Yu, in Switzerland, said “if New York City locks down like Wuhan … the global crash we’d see then would dwarf what we’ve encountered in recent days.”

European markets got a bump Wednesday after the Bank of England slashed interest rates to a record low of 0.25 percent to cushion the British economy from coronavirus fallout. The boost was well-received but the celebration short-lived, with Britain’s FTSE 100 and Europe’s benchmark Stoxx 600 giving up early gains.

“A rate cut is unlikely to be enough on its own to stop the UK from experiencing a significant economic dent,” said Russ Mould, investment director at AJ Bell, in commentary Wednesday. “Low borrowing rates won’t necessarily get worried consumers spending again if they are cautious about going outdoors or are even forced to stay inside because of coronavirus-related issues.”

The Federal Reserve’s first emergency rate cut since the financial crisis got a frosty reception from investors last week, and the White House is considering a variety of policy changes to blunt the coronavirus impact on American industries, including a payroll tax cut and paid sick leave. President Trump is also considering federal assistance for oil and natural gas producers that have been hit by plummeting oil prices, The Post reported Tuesday.

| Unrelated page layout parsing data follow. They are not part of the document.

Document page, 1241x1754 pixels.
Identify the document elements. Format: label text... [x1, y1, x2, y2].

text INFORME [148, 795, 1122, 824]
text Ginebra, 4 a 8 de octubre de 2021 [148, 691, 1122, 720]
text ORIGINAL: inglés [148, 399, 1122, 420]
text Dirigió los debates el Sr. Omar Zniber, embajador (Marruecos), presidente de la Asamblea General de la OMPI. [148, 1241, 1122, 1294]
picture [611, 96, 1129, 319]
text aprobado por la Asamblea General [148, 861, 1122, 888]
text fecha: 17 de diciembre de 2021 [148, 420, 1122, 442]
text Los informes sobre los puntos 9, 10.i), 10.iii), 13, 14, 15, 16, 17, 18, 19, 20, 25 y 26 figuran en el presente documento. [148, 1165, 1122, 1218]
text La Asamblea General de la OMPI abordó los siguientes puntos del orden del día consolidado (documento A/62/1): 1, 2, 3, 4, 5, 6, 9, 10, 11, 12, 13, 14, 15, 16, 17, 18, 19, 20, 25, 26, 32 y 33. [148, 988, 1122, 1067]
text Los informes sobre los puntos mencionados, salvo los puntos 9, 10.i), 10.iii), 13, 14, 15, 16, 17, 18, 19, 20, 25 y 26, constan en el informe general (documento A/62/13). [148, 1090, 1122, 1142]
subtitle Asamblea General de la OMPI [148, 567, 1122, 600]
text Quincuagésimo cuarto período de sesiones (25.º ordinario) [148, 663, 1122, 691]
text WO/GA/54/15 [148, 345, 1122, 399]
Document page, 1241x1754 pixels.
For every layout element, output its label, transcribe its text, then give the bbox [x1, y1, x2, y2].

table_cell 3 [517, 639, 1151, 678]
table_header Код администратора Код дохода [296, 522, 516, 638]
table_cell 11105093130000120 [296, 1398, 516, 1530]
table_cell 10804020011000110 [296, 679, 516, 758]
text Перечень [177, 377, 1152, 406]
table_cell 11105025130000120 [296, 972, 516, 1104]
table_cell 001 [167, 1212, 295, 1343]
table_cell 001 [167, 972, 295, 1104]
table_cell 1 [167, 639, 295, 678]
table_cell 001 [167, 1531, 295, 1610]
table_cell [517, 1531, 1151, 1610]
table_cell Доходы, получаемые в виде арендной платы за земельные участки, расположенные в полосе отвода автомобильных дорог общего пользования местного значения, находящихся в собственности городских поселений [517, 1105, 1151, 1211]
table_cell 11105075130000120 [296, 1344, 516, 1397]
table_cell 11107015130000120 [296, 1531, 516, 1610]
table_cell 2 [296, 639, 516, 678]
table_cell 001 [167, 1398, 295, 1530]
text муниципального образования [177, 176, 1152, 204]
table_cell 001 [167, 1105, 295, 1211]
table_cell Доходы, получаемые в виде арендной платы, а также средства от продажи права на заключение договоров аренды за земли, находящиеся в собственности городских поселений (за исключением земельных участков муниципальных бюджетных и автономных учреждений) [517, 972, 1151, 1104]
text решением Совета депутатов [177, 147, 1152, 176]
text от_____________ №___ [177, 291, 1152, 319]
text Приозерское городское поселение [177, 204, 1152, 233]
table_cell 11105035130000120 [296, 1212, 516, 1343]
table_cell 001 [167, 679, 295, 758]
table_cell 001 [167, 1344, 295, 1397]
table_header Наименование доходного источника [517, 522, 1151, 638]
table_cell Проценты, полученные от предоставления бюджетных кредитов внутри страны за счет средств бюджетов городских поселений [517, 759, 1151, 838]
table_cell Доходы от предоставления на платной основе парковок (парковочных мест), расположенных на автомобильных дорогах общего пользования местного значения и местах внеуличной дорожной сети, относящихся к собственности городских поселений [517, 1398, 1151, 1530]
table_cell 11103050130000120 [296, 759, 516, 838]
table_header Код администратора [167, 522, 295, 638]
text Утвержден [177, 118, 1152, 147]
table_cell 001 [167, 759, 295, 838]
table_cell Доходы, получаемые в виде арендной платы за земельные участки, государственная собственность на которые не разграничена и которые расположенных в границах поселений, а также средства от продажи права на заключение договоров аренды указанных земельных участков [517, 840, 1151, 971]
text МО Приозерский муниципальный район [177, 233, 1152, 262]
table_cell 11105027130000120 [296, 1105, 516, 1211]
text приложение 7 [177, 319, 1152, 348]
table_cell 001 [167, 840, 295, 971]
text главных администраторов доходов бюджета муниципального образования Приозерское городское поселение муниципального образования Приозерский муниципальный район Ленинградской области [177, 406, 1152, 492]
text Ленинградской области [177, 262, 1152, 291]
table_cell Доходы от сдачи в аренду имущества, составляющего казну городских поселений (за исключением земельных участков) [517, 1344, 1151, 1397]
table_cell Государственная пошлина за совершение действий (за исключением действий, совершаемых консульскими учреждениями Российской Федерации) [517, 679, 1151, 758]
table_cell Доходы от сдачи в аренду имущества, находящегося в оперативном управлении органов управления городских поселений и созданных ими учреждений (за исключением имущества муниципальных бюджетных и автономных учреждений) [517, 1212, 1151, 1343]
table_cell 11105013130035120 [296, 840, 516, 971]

Wall Street offered suggestions to the Federal Reserve and lawmakers for relief from the virus. PIMCO’s U.S. economist Tiffany Wilding said in a blog post that Federal Reserve rate cuts “alone won’t be the panacea” for cushioning the economic fallout from the coronavirus.

“A more useful policy response would be the revival of some of the Fed’s crisis-era targeted lending operations,” Wilding wrote. “Or if Congress, in addition to increasing funding for the health care sector, set up targeted programs to support businesses — especially small and midsized businesses — and consumers facing cash flow disruptions related to social distancing or quarantines.”